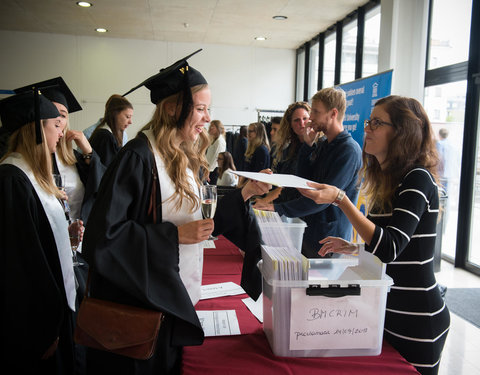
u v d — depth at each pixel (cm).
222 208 120
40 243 131
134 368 94
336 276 118
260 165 398
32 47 695
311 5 511
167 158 104
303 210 187
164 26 629
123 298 98
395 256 100
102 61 720
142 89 735
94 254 89
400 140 111
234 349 103
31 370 131
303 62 752
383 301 101
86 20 604
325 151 202
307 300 98
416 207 104
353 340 101
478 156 371
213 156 531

* * * * * * * * *

WHAT THE EXERCISE ASKS: Give back each entry exactly as it appears, with no pictures.

SOLUTION TO THIS EXERCISE:
u v d — depth at each pixel (cm).
222 208 120
40 243 131
134 368 94
336 276 118
260 165 398
32 47 695
311 5 511
167 158 104
303 210 187
164 26 629
123 298 98
395 256 100
102 61 720
142 89 735
94 254 89
400 140 111
234 349 103
31 370 131
303 62 752
383 301 101
86 20 604
325 151 202
307 300 98
416 207 104
353 340 101
478 156 371
213 156 531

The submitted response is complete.